## Excerpt
Enhanced Electrochemical Characterization of the Immune Checkpoint Protein PD‐L1 using Aptamer‐Functionalized Magnetic Metal‐Organic Frameworks

Abstract Programmed death ligand 1 (PD‐L1) is highly expressed in cancer cells and participates in the immune escape process of tumor cells. However, as one of the most promising biomarkers for cancer immunotherapy monitoring, the key problem ahead of practical usage is how to effectively improve the detection sensitivity of PD‐L1. Herein, an electrochemical aptasensor for the evaluation of tumor immunotherapy is developed based on the immune checkpoint protein PD‐L1. The fundamental principle of this method involves the utilization of DNA nanotetrahedron (NTH)‐based capture probes and aptamer‐modified magnetic metal‐organic framework nanocomposites as signaling probes. A synergistic enhancement is observed in the electrocatalytic effect between Fe 3 O 4 and UiO‐66 porous shells in Fe 3 O 4 @UiO‐66 nanocomposites. Therefore, the integration of aptamer‐modified Fe 3 O 4 @UiO‐66@Au with NTH‐assisted target immobilization as an electrochemical sensing platform can significantly enhance sensitivity and specificity for target detection. This method enables the detection of targets at concentrations as low as 7.76 pg mL −1 over a wide linear range (0.01 to 1000 ng mL −1 ). The authors have successfully employed this sensor for in situ characterization of PD‐L1 on the cell surface and for monitoring changes in PD‐L1 expression during drug therapy, providing a cost‐effective yet robust alternative to highly expensive and expertise‐dependent flow cytometry.

## Records provided
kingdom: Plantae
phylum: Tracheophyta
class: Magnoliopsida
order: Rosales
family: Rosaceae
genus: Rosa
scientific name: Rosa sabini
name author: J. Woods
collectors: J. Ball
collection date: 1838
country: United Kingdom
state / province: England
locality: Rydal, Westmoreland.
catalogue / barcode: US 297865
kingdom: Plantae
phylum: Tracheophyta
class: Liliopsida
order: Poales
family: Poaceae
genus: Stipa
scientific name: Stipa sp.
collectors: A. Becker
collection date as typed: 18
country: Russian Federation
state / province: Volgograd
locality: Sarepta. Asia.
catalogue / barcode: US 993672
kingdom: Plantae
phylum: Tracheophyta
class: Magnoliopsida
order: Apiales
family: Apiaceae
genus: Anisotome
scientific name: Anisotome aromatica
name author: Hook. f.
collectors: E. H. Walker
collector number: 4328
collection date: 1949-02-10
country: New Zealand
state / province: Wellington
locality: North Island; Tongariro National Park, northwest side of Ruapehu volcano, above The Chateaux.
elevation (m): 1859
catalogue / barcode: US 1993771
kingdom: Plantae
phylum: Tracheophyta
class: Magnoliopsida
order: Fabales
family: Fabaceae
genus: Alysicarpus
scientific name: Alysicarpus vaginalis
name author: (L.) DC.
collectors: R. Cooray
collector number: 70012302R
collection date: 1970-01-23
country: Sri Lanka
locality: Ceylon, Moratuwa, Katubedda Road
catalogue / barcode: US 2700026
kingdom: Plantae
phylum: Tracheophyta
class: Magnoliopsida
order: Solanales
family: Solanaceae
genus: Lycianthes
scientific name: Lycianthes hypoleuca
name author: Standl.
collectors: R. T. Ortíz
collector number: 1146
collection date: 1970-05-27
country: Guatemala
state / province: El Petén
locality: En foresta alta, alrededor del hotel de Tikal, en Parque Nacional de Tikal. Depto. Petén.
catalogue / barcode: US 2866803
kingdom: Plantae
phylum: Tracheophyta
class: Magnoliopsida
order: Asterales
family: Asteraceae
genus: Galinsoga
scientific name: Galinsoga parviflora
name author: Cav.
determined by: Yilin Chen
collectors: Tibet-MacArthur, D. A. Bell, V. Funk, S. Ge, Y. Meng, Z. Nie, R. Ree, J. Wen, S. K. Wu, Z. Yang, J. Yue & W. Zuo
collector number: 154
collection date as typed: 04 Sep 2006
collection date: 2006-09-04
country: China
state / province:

## Instructions to follow
What is the lowest target concentration the sensor described in the PD‐L1 abstract can detect? Answer from the text only.

## Result of this exercise
7.76 pg mL−1